* _Supplied entries_
**********
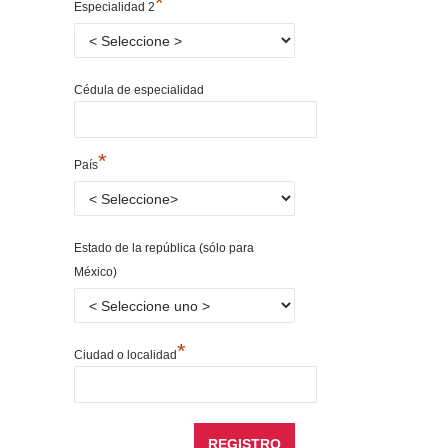
*
Especialidad 2
Cédula de especialidad
*
País
Estado de la república (sólo para
México)
*
Ciudad o localidad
**********
* _Description of the task_
Each record above has to be written out again in full, but its pictures must not be.

* _Solution for this task_
*
Especialidad 2
Cédula de especialidad
*
País
Estado de la república (sólo para
México)
*
Ciudad o localidad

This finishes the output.